Outside McMurdo we meet the scientists. Particularly moving is an encounter with a cell biologist on mainland Antarctica. The biologist, who is about to embark on his last dive into the Southern Ocean, sits pensively, preparing himself for his final encounter with this underwater world. When drawn into conversation by Herzog, he muses on the unexpected violence and horrors of that hidden world. The creatures he describes are like something out of a science fiction novel. One uses its tentacles to ensnare its prey — the more the prey struggles, the tighter the tentacles grow. Eventually the victim exhausts itself and the creature moves in for the kill. The camera follows him on his dive; rather than terrifying, it is hauntingly beautiful.
Another touching moment is Herzog's meeting with a penguin specialist; a reclusive man who has been studying these creatures for 20 years. Although not forthcoming when it comes to human interaction, he breaks into a smile when Herzog probes him on the subject of gay penguins, and expounds with great amusement on the dynamics of penguin prostitution.
Watching the film, it becomes clear that there must be something very special about Herzog's manner that allows people to interact with him in an achingly honest and open way. But he doesn't pander to the frivolous or self-indulgent. So when a traveller talks in painstaking detail about her experiences in a garbage truck in Africa, her voice fades out and we hear Herzog — in his soft, affable way — “her story goes on forever”.
But it's not just the people that capture your attention. Although Herzog didn't want to make a film about fluffy penguins, one of the most heart-breaking scenes is when a penguin — faced with the decision of whether to follow his companions to the water's edge or back to the colony — shuffles round in a circle and then heads straight for the mountains and the interior of Antarctica. Watching the penguin waddle to its death, you will them to interject. But, as our narrator explains, it wouldn't make a difference — its mind is made up.
Herzog uses these small stories as a way in to the majesty, epic scale and strangeness of Antarctica. As he intersperses personal tales with footage of towering ice cliffs, and icy underwater scenes of colossal beauty, you understand the tremendous — and contagious — reverence Herzog has for this place.

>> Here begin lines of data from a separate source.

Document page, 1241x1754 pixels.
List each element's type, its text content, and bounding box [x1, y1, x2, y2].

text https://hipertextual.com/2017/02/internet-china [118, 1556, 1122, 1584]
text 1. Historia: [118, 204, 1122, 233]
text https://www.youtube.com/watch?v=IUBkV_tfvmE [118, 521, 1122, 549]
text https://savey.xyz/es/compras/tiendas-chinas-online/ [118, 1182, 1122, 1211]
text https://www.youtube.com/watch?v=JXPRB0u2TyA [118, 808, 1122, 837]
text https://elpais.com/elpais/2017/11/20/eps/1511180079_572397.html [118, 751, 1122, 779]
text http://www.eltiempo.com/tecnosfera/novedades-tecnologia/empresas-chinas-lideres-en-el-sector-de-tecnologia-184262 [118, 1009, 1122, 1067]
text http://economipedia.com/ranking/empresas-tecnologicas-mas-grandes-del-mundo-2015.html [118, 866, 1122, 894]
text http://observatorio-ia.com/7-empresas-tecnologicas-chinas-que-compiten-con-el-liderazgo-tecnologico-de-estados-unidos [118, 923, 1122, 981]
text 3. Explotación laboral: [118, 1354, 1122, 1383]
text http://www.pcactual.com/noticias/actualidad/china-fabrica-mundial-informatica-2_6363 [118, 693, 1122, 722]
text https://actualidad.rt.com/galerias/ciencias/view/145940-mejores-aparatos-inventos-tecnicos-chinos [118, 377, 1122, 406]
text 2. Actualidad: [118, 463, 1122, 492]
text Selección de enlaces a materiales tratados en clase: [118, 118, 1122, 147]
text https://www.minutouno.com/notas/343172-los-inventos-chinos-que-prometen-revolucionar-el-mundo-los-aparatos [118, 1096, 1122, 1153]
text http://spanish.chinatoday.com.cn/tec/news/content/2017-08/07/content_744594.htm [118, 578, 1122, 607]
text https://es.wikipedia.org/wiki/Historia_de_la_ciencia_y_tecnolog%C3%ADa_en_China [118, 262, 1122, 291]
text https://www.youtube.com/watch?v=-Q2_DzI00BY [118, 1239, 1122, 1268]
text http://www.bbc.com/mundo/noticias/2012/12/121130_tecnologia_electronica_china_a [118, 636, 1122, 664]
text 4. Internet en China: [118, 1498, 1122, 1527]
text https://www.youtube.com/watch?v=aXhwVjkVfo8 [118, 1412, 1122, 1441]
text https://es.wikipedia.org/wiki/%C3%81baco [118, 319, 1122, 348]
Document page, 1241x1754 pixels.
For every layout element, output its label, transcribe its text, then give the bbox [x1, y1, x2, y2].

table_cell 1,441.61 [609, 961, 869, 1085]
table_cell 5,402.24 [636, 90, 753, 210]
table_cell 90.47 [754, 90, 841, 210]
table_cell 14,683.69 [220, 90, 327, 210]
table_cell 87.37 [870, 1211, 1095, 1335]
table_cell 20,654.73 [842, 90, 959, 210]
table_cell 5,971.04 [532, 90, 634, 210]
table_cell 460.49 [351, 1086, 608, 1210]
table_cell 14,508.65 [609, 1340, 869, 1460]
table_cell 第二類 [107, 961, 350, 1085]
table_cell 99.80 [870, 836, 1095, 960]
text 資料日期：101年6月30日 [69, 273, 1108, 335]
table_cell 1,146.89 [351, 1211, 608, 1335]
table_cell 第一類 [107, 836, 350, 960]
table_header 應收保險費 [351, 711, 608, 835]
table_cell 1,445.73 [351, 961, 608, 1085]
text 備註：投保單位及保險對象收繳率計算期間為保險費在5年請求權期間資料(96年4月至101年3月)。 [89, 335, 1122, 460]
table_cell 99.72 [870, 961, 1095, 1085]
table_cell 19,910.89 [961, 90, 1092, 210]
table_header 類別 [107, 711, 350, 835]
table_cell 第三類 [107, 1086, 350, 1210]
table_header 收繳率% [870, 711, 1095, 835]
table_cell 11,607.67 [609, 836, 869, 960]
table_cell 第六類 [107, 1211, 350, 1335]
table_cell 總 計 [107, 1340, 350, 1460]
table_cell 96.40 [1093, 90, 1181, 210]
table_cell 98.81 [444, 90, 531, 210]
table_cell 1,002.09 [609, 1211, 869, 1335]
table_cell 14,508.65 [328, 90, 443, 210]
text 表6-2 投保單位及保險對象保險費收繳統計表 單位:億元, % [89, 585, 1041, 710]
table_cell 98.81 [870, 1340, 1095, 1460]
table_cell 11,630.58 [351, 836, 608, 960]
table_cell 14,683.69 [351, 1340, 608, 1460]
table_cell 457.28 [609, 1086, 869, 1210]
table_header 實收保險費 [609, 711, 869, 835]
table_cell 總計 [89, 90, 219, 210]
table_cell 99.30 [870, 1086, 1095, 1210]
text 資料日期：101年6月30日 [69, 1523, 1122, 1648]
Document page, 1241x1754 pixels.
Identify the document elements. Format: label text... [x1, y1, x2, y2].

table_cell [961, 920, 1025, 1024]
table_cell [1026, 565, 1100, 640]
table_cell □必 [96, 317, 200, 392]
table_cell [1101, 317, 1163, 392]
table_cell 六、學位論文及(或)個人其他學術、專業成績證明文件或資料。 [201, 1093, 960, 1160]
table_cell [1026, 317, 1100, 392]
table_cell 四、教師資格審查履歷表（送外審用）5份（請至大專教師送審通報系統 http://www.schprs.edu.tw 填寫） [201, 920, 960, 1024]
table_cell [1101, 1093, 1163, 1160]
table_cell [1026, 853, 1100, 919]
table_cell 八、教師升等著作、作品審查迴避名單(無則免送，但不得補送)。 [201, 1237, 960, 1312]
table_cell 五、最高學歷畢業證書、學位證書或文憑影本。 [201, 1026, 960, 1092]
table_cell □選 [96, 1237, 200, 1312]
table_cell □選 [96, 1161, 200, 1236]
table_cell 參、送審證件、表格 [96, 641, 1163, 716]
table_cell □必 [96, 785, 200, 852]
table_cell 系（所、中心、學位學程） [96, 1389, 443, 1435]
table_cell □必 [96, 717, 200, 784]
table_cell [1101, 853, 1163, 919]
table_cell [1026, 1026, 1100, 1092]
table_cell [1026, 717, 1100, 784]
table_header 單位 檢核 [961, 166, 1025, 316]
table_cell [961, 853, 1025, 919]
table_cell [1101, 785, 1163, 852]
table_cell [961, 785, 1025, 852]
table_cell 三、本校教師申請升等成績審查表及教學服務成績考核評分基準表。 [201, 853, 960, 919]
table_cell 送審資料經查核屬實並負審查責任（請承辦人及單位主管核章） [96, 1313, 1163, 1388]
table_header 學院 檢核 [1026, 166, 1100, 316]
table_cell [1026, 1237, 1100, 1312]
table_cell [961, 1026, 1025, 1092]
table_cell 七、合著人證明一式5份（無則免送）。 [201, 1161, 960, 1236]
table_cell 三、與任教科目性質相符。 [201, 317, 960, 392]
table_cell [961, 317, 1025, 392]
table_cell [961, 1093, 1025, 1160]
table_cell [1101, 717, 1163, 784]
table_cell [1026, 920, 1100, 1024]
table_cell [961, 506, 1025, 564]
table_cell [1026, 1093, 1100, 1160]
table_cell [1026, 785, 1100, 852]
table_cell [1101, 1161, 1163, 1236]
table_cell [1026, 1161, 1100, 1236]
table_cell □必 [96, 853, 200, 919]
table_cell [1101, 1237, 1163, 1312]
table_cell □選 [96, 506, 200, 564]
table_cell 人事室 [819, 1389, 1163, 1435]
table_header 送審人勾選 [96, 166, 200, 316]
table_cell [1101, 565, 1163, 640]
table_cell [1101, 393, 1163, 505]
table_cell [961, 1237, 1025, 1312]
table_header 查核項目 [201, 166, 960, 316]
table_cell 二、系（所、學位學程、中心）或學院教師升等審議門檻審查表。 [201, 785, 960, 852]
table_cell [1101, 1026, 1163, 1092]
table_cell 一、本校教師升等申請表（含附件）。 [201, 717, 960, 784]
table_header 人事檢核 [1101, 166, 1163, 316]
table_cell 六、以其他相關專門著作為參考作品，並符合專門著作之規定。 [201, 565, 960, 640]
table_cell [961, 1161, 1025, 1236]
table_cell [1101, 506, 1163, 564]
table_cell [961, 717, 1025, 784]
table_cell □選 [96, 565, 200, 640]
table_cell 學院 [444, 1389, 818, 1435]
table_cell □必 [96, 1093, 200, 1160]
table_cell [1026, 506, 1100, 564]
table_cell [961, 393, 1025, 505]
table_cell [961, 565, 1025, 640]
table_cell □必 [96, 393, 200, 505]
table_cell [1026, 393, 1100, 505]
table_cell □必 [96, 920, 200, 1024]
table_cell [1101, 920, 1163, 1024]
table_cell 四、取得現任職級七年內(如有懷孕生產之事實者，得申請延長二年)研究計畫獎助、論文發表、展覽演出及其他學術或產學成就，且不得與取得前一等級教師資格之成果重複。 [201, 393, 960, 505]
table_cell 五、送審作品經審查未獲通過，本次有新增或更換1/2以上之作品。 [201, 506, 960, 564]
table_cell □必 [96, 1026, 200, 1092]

The topic of climate change is scarcely touched upon directly, but the theme of human fragility and destruction runs right through. From the apocalyptic films the researchers watch in their spare time to a volcanologist's words of warning about the planet's catastrophic past, it is hard to escape. One researcher says that in his dreams he can hear the iceberg “screeching, this iceberg is coming north”.
In the final scene, the philosopher-turned-forklift-driver quotes Alan Watts, “we are the witnesses through which the universe becomes conscious of its glory”. Perhaps Herzog shows us a touch of this glory here.